As a musician and critic, I always hope to experience live performances where the music takes on a transcendental meaning. These moments, which are neither predictable nor executable, act as my spiritual cleansing. They renew my love for this music and make me grateful to be part of the musical universe. As you might imagine, those moments don’t turn up at every concert, but this week, it happened twice. Last Sunday in Beaver Creek, I attended Ann Hampton Callaway’s multi-media tribute to Ella Fitzgerald. After a video clip that talked about Ella’s death, Ann sang a heartfelt rendition of Cole Porter’s “Ev’ry Time We Say Goodbye”. Ann’s elegant variation on the melody was matched by Wycliffe Gordon’s beautiful trombone solo where every note was infused with deep feeling. The emotion leapt off the stage and straight into my soul. The same thing happened Thursday night at Dazzle when pianist Lynne Arriale performed an achingly-slow arrangement of Hoagy Carmichael’s “The Nearness of You”. In a pre-concert talk, Arriale spoke of phrasing a ballad with the lyrics in mind, and on “Nearness”, it was clear that Ned Washington’s words held a special meaning for her. Arriale built a piano solo that built gradually, elaborated on the song’s melody, and soared to an overwhelming emotional climax. Hearing Arriale play this standard was like hearing it again for the first time.
While Arriale’s appearance was designed to promote her new CD “Solo”, she came to Denver with her trio of Omer Avital on bass, and Anthony Pinciotti on drums, and the selections displayed several aspects of Arriale’s wide musical interests. Surprisingly, “Nearness” and a wistful solo version of “Wouldn’t It Be Loverly” were the only classic standards played. Dizzy Gillespie’s “A Night in Tunisia” was treated to an ingenious new arrangement, removing the traditional solo break and revising the bebop harmonies. Arriale opened the first set with the Rolling Stones’ anthem, “Paint It Black”, and followed it with Blondie’s 70s hit, “Call Me”, and in both cases, the songs were completely transformed into jazz vehicles. Arriale’s modal original “Dance of the Rain” featured Avital on the oud (an 11-string Middle Eastern instrument) and subtle hand drumming by Pinciotti. On Arriale’s “Yada, Yada, Yada”—which she called “a song about nothing”—the trio was highly interactive, bouncing ideas across the bandstand and defining the eventual direction of the performance. The trio practically roared through Arriale’s “La Noche” with Pinciotti punctuating the music with several sharp rimshots. Avital created soulful improvisations on several tunes, and moved effortlessly between walking bass patterns and freely conceived melodic ideas.
Arriale has a encyclopedic knowledge of piano styles.
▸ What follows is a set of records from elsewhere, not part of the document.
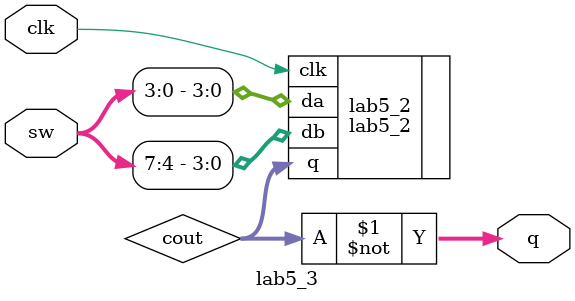
<source format=sv>
module lab5_3
(
	input clk,
	input [7:0] sw,
	output [7:0] q
);

wire [7:0] cout;

lab5_2 #(.N(3'd4)) lab5_2 (.clk(clk), .da(sw[3:0]), .db(sw[7:4]), .q(cout));

assign q = ~cout;

endmodule
</source>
With the trio, she ranged from a powerful quartal harmonic style to a rhapsodic lyric feeling. Each set featured about 15 minutes of solo piano, and as she performed music from her CD, her finely nuanced touch, subtle pedaling, and rich musical imagination made each song into a delicately wrought piece of art. The CD, beautifully engineered by Gary Baldassarri, was recorded from a live performance in Tampa. Arriale’s intense lyricism enriches her originals “Arise” and “Will o’ the Wisp” and her sly humor aids her “deconstructions” (her term) of the Thelonious Monk standards “Bye-Ya” and “Evidence”. “Yada” is also on the solo disc, in a version less complex, but every bit as fascinating as her live trio rendition. The CD is a fine introduction to her work, but one should also hear her trio music (as on the excellent disc, “Inspirations”) to get the full range of Arriale’s talents. She is astonishing in either context.